## What you should do
Once you find the line that contains "MIT License - see LICENSE file for details.", write out that line and every line after it to the end of the records, exactly and with nothing else.

(Beginning of Material to process)

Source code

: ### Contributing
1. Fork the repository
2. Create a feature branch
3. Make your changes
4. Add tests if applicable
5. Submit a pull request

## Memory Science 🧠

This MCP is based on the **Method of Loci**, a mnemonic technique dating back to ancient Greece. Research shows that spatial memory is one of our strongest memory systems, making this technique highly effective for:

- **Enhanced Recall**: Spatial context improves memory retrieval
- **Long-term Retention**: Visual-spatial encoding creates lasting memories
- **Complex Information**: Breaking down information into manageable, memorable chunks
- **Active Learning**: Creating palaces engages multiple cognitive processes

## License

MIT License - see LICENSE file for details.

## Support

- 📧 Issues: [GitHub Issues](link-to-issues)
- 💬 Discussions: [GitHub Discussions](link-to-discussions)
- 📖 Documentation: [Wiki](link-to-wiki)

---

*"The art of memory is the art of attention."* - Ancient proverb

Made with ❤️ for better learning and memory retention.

(End of Material to process)

## Expected answer
MIT License - see LICENSE file for details.

## Support

- 📧 Issues: [GitHub Issues](link-to-issues)
- 💬 Discussions: [GitHub Discussions](link-to-discussions)
- 📖 Documentation: [Wiki](link-to-wiki)

---

*"The art of memory is the art of attention."* - Ancient proverb

Made with ❤️ for better learning and memory retention.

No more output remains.